The oil and gas industry accounts for roughly one-third of all methane emissions in the United States.
In 2016, the U.S. Environmental Protection Agency updated its standards to reduce methane emissions across the natural gas industry. However, natural gas prices are at record lows – about $3 per MMBTU - reducing the economic incentive to deploy exhaustive and expensive leak detection and repair solutions.
The industry need is for low cost, productive solutions that can quantify emissions effectively: allowing for the biggest leaks to be fixed first. The economics of this technology would also have the capability to cause substantial environmental improvement.
The Environmental Defense Fund (EDF) and Stanford University’s Natural Gas Initiative recently invited 11 organizations, covering 12 different technologies, to the controlled testing phase of the Mobile Monitoring Challenge; a competition to advance mobile methane monitoring technologies at oil and natural gas facilities. The technologies represented reflect the world’s leading emissions innovation.
The aim of the competition was to examine the effectiveness of both leak detection and quantification technologies, with an emphasis on productive technologies rather than classical surveying on foot.

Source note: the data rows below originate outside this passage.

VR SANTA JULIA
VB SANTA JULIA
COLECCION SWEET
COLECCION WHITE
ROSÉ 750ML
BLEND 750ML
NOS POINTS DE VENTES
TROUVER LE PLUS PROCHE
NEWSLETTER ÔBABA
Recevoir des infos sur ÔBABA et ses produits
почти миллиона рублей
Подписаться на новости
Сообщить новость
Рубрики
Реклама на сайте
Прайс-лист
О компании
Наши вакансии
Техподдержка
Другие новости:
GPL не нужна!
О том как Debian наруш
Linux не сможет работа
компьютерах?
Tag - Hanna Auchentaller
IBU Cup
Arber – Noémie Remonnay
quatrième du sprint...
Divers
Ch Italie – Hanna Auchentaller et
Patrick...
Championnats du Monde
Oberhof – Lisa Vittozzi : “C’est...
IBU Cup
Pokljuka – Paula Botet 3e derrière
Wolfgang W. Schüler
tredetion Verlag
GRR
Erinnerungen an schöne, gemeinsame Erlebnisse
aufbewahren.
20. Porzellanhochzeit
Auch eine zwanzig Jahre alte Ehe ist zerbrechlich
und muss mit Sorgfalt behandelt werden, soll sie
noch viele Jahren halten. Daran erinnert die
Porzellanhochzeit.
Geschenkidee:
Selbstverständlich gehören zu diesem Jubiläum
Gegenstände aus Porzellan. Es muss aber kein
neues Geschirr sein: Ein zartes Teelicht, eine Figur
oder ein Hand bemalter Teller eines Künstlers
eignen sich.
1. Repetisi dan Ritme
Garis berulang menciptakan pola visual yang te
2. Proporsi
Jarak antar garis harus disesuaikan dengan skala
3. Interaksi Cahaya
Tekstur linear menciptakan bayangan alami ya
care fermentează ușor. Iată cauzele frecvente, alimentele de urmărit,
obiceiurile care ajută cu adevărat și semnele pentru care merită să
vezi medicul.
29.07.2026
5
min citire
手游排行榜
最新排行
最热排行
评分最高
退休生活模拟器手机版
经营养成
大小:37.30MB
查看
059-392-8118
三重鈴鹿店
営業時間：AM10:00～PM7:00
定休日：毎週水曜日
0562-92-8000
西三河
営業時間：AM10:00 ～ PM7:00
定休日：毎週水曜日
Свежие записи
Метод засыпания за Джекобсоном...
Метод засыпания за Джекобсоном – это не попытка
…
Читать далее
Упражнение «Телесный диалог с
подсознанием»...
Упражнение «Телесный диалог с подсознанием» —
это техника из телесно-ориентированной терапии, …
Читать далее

Advisian Digital took part in the competition, testing our Fugitive Emissions Platform – a solution that uses unmanned aerial vehicles (drones) to accurately generate mass or volume leak rate data from equipment that has the propensity to leak.
Our patent-pending platform uses both infrared and laser sensors with image resolution technology to eliminate false positives. We mount the assembly onto an unmanned aerial vehicle to increase survey productivity and then stream the results to an algorithmic data processing center that uses dispersion models and pixel quantification to obtain an accurate mass leak rate. This is then made available to asset owners via an online portal. The combination of sensor equipment means that a broad range of emissions can be detected, visualized and quantified – from minute diffused emissions coming from buried pipelines through to high volume leaks that might come from a compressor or storage tank.
Laith Amin, Senior Vice President at Advisian Digital explained that, “Both the detection and quantification accuracy we achieved from this test work breaks new ground for leak detection and repair in industry, laying the foundation for this innovative technology to have a massive impact on greenhouse gas emissions reduction. While our test work was carried out locally in Colorado, the drone team was connected to us in Chicago, Anchorage and London (where quantification was taking place) by live link. That way, we always had video and live communication about what was happening on the ground, see emissions data and communicate around the events taking place seamlessly at a global level.”
Stanford researchers are currently evaluating each technology on their ability to quickly detect and roughly quantify methane leaks of various sizes. Results of the controlled trials will be published in peer reviewed journals and used to inform product improvements.
Fugitive emissions still pose economic and environmental issues for the Oil and Gas industry, a safe solution that is mobile and can be tailored to suit the specific needs of individual businesses is required.